**REQUIREMENT 1:**
Please print the section of the residency blog post starting at "Don't get used" and ending at "on all day.".
**REQUIREMENT 2:**
In the residency blog post, who are the pre-residency posts meant for?
START DOCUMENT EXCERPT
Don't get used to me posting daily. If you do, you will be as disappointed as a resident spouse with a romantic dinner reservation. You'll be as sad as you are when you are 15 minutes into a movie only to hear snoring next to you. I could go on all day.
My first post last night really makes it pretty clear why I decided to start this blog, but as I was walking the dogs this morning, I realized that I'd been thinking about something like this for a long time. We're halfway through our residency and now seems to be a good time to write about the first two years of experience. Awhile back, I considered writing an updated "survival" guide in eBook format that would include interactive links and resources, but that stalled out pretty quickly as I got lost in my own writing and in my day job. As I thought about this project this morning, I realized that a blog is the perfect way to generate ideas and content while gathering resources and providing folks with my musings on the whole process.
I'm going to strive to make this a weekly blog, and I'll start with pre-residency posts. These will be aimed at medical student spouses and medical students nearing residency. That last year of medical school is a special challenge by itself--there are Step exams that have to be passed, applications to consider, big choices about what program to go into, and even other stuff that significant others have to consider (like moving, getting a new job, leaving family for residency). I also welcome guest posts from female residents. I think that experience is also under represented.
As I blog, I'll build a resources page, as well. Feel free to share your favorite links or to email me with suggestions of entries or questions you'd like me to grapple with in a future entry. I'm completely open to others who want to guest post here about their experiences. I want this to be a space where the "other half" can share their own particular challenges and how they are surviving residency.
END DOCUMENT EXCERPT
START RECORDS PROVIDED
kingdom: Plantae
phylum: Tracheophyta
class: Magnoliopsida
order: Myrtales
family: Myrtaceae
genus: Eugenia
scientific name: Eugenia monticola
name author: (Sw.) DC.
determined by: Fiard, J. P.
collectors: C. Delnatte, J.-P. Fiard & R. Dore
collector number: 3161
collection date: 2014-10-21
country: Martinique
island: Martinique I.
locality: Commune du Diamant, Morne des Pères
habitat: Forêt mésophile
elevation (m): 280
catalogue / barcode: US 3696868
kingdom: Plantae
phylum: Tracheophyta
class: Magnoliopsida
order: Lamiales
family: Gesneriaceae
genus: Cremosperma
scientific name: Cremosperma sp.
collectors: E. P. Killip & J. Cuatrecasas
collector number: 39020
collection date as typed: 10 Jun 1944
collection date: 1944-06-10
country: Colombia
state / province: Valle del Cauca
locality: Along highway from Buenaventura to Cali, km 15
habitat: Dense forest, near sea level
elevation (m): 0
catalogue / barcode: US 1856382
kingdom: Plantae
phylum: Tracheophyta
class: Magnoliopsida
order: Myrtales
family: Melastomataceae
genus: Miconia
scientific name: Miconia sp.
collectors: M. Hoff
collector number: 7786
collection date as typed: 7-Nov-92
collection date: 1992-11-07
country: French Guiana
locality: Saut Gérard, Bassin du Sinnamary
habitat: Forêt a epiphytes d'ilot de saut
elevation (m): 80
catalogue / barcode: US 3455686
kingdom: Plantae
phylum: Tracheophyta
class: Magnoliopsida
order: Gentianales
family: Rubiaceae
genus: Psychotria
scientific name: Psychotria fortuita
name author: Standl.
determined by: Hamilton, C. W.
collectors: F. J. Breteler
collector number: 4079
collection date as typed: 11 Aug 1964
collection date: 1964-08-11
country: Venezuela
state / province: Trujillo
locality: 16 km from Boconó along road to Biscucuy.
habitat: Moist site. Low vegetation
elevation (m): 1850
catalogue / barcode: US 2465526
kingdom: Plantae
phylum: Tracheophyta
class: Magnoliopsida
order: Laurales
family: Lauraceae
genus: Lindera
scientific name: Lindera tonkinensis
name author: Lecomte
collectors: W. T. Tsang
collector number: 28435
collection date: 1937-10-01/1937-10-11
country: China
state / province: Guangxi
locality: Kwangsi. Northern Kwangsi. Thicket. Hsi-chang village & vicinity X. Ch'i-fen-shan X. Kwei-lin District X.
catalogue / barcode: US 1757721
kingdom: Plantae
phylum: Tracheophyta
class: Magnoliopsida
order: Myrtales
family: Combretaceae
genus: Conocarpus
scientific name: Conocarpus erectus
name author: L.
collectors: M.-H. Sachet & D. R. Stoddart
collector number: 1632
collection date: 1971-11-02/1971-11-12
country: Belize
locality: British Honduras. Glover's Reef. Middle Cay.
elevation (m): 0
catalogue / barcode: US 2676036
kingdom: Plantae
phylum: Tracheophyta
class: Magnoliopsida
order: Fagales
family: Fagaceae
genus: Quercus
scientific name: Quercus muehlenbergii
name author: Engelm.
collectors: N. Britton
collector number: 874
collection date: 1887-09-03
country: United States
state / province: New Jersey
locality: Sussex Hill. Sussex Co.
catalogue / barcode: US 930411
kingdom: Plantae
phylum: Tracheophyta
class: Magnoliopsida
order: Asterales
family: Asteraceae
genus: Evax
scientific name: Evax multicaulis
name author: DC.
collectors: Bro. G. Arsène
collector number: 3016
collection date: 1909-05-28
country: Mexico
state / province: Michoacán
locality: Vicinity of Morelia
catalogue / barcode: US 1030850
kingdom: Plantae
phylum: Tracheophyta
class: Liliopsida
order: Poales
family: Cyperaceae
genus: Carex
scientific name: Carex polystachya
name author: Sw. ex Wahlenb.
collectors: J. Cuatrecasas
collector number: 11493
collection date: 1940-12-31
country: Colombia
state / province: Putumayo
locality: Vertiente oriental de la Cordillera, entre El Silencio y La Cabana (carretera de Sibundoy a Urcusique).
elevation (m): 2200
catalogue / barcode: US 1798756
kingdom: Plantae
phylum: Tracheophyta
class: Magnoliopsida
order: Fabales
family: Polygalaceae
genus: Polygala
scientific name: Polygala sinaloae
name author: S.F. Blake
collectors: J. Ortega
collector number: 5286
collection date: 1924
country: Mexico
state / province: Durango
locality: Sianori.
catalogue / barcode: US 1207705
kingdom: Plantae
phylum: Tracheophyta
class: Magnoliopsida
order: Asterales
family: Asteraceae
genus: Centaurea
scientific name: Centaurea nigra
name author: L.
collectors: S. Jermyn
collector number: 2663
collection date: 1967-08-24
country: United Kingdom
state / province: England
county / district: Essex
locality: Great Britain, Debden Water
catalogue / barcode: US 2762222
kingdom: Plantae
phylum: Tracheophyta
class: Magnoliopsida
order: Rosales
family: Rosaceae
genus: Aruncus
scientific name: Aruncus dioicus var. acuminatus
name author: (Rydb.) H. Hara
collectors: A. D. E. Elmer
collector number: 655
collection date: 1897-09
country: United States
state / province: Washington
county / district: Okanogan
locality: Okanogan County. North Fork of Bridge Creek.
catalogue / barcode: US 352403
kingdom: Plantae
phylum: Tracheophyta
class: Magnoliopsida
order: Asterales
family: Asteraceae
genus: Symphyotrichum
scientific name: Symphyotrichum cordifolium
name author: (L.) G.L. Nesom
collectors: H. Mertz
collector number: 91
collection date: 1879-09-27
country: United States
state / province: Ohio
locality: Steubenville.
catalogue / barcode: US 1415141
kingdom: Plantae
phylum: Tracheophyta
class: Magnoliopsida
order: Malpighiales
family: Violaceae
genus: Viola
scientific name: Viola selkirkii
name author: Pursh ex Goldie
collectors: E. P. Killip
END RECORDS PROVIDED
**SOLUTION 1:**
Don't get used to me posting daily. If you do, you will be as disappointed as a resident spouse with a romantic dinner reservation. You'll be as sad as you are when you are 15 minutes into a movie only to hear snoring next to you. I could go on all day.

**SOLUTION 2:**
Medical student spouses and medical students nearing residency.